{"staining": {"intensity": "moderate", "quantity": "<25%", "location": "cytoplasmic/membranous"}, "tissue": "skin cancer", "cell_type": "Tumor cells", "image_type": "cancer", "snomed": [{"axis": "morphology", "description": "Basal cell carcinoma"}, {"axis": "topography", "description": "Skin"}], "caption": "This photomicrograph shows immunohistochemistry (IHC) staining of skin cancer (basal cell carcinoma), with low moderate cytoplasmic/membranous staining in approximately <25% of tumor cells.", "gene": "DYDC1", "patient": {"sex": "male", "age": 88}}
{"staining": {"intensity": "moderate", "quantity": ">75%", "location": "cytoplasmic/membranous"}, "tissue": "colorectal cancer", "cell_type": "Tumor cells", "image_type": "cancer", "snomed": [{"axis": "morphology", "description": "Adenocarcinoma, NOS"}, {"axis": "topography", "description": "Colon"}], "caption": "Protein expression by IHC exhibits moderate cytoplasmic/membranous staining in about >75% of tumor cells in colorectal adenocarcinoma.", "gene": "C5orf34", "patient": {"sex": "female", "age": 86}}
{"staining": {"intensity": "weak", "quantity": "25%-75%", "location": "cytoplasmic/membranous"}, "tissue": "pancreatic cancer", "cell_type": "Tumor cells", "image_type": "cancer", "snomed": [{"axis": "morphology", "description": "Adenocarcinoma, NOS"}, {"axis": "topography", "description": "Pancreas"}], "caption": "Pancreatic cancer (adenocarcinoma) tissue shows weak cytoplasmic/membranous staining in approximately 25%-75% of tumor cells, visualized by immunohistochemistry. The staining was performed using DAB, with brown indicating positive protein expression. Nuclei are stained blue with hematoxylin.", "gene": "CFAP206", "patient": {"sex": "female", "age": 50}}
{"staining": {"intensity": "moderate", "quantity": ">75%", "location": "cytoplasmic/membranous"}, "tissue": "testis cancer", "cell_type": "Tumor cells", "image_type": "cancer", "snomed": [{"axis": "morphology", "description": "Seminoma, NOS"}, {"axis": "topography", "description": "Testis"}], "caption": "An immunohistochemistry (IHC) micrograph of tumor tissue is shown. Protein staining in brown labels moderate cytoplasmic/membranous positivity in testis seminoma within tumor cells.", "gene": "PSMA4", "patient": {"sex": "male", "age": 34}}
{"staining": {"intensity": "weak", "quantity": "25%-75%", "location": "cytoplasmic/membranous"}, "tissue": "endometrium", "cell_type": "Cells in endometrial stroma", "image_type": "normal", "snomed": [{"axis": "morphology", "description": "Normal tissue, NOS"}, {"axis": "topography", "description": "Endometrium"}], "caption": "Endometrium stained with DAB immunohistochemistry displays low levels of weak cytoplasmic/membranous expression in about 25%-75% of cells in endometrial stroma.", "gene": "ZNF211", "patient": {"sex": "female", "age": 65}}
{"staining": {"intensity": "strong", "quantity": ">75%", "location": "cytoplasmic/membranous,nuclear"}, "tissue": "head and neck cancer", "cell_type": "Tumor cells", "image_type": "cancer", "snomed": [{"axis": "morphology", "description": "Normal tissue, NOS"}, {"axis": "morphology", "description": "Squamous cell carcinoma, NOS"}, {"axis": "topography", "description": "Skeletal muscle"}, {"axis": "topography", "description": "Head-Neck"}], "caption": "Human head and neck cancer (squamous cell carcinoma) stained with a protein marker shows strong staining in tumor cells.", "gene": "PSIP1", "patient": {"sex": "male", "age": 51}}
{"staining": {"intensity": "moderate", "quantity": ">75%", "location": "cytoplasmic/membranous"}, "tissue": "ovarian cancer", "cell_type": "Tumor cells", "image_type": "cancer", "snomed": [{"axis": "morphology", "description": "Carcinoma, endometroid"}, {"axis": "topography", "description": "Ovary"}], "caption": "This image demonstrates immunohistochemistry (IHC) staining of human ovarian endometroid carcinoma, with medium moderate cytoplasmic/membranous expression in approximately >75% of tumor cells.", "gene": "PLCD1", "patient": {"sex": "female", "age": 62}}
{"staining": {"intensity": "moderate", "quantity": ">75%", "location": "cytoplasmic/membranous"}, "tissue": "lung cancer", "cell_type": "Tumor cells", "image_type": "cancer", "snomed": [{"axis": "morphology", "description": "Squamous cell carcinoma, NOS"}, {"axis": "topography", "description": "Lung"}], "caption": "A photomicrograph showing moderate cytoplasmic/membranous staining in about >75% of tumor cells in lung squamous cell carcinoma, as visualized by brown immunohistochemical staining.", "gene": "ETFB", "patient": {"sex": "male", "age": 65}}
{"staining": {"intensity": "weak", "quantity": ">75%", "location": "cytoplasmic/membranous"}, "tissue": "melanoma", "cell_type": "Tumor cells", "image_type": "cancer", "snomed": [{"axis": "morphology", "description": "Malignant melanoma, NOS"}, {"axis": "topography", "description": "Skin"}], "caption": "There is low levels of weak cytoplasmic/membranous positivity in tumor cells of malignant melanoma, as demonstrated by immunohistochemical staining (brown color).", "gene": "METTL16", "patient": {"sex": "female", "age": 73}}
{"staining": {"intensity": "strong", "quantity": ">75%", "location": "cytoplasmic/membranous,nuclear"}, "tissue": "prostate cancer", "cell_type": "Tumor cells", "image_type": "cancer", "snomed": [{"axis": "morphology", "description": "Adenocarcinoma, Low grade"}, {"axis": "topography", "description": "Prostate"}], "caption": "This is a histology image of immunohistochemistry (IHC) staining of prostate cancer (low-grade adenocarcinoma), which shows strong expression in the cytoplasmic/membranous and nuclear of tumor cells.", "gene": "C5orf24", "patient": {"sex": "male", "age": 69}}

------------------------------------------------

- _ASSIGNED TASK_
The entries shown above must be restated word for word.

- _EXPECTED ANSWER_
{"staining": {"intensity": "moderate", "quantity": "<25%", "location": "cytoplasmic/membranous"}, "tissue": "skin cancer", "cell_type": "Tumor cells", "image_type": "cancer", "snomed": [{"axis": "morphology", "description": "Basal cell carcinoma"}, {"axis": "topography", "description": "Skin"}], "caption": "This photomicrograph shows immunohistochemistry (IHC) staining of skin cancer (basal cell carcinoma), with low moderate cytoplasmic/membranous staining in approximately <25% of tumor cells.", "gene": "DYDC1", "patient": {"sex": "male", "age": 88}}
{"staining": {"intensity": "moderate", "quantity": ">75%", "location": "cytoplasmic/membranous"}, "tissue": "colorectal cancer", "cell_type": "Tumor cells", "image_type": "cancer", "snomed": [{"axis": "morphology", "description": "Adenocarcinoma, NOS"}, {"axis": "topography", "description": "Colon"}], "caption": "Protein expression by IHC exhibits moderate cytoplasmic/membranous staining in about >75% of tumor cells in colorectal adenocarcinoma.", "gene": "C5orf34", "patient": {"sex": "female", "age": 86}}
{"staining": {"intensity": "weak", "quantity": "25%-75%", "location": "cytoplasmic/membranous"}, "tissue": "pancreatic cancer", "cell_type": "Tumor cells", "image_type": "cancer", "snomed": [{"axis": "morphology", "description": "Adenocarcinoma, NOS"}, {"axis": "topography", "description": "Pancreas"}], "caption": "Pancreatic cancer (adenocarcinoma) tissue shows weak cytoplasmic/membranous staining in approximately 25%-75% of tumor cells, visualized by immunohistochemistry. The staining was performed using DAB, with brown indicating positive protein expression. Nuclei are stained blue with hematoxylin.", "gene": "CFAP206", "patient": {"sex": "female", "age": 50}}
{"staining": {"intensity": "moderate", "quantity": ">75%", "location": "cytoplasmic/membranous"}, "tissue": "testis cancer", "cell_type": "Tumor cells", "image_type": "cancer", "snomed": [{"axis": "morphology", "description": "Seminoma, NOS"}, {"axis": "topography", "description": "Testis"}], "caption": "An immunohistochemistry (IHC) micrograph of tumor tissue is shown. Protein staining in brown labels moderate cytoplasmic/membranous positivity in testis seminoma within tumor cells.", "gene": "PSMA4", "patient": {"sex": "male", "age": 34}}
{"staining": {"intensity": "weak", "quantity": "25%-75%", "location": "cytoplasmic/membranous"}, "tissue": "endometrium", "cell_type": "Cells in endometrial stroma", "image_type": "normal", "snomed": [{"axis": "morphology", "description": "Normal tissue, NOS"}, {"axis": "topography", "description": "Endometrium"}], "caption": "Endometrium stained with DAB immunohistochemistry displays low levels of weak cytoplasmic/membranous expression in about 25%-75% of cells in endometrial stroma.", "gene": "ZNF211", "patient": {"sex": "female", "age": 65}}
{"staining": {"intensity": "strong", "quantity": ">75%", "location": "cytoplasmic/membranous,nuclear"}, "tissue": "head and neck cancer", "cell_type": "Tumor cells", "image_type": "cancer", "snomed": [{"axis": "morphology", "description": "Normal tissue, NOS"}, {"axis": "morphology", "description": "Squamous cell carcinoma, NOS"}, {"axis": "topography", "description": "Skeletal muscle"}, {"axis": "topography", "description": "Head-Neck"}], "caption": "Human head and neck cancer (squamous cell carcinoma) stained with a protein marker shows strong staining in tumor cells.", "gene": "PSIP1", "patient": {"sex": "male", "age": 51}}
{"staining": {"intensity": "moderate", "quantity": ">75%", "location": "cytoplasmic/membranous"}, "tissue": "ovarian cancer", "cell_type": "Tumor cells", "image_type": "cancer", "snomed": [{"axis": "morphology", "description": "Carcinoma, endometroid"}, {"axis": "topography", "description": "Ovary"}], "caption": "This image demonstrates immunohistochemistry (IHC) staining of human ovarian endometroid carcinoma, with medium moderate cytoplasmic/membranous expression in approximately >75% of tumor cells.", "gene": "PLCD1", "patient": {"sex": "female", "age": 62}}
{"staining": {"intensity": "moderate", "quantity": ">75%", "location": "cytoplasmic/membranous"}, "tissue": "lung cancer", "cell_type": "Tumor cells", "image_type": "cancer", "snomed": [{"axis": "morphology", "description": "Squamous cell carcinoma, NOS"}, {"axis": "topography", "description": "Lung"}], "caption": "A photomicrograph showing moderate cytoplasmic/membranous staining in about >75% of tumor cells in lung squamous cell carcinoma, as visualized by brown immunohistochemical staining.", "gene": "ETFB", "patient": {"sex": "male", "age": 65}}
{"staining": {"intensity": "weak", "quantity": ">75%", "location": "cytoplasmic/membranous"}, "tissue": "melanoma", "cell_type": "Tumor cells", "image_type": "cancer", "snomed": [{"axis": "morphology", "description": "Malignant melanoma, NOS"}, {"axis": "topography", "description": "Skin"}], "caption": "There is low levels of weak cytoplasmic/membranous positivity in tumor cells of malignant melanoma, as demonstrated by immunohistochemical staining (brown color).", "gene": "METTL16", "patient": {"sex": "female", "age": 73}}
{"staining": {"intensity": "strong", "quantity": ">75%", "location": "cytoplasmic/membranous,nuclear"}, "tissue": "prostate cancer", "cell_type": "Tumor cells", "image_type": "cancer", "snomed": [{"axis": "morphology", "description": "Adenocarcinoma, Low grade"}, {"axis": "topography", "description": "Prostate"}], "caption": "This is a histology image of immunohistochemistry (IHC) staining of prostate cancer (low-grade adenocarcinoma), which shows strong expression in the cytoplasmic/membranous and nuclear of tumor cells.", "gene": "C5orf24", "patient": {"sex": "male", "age": 69}}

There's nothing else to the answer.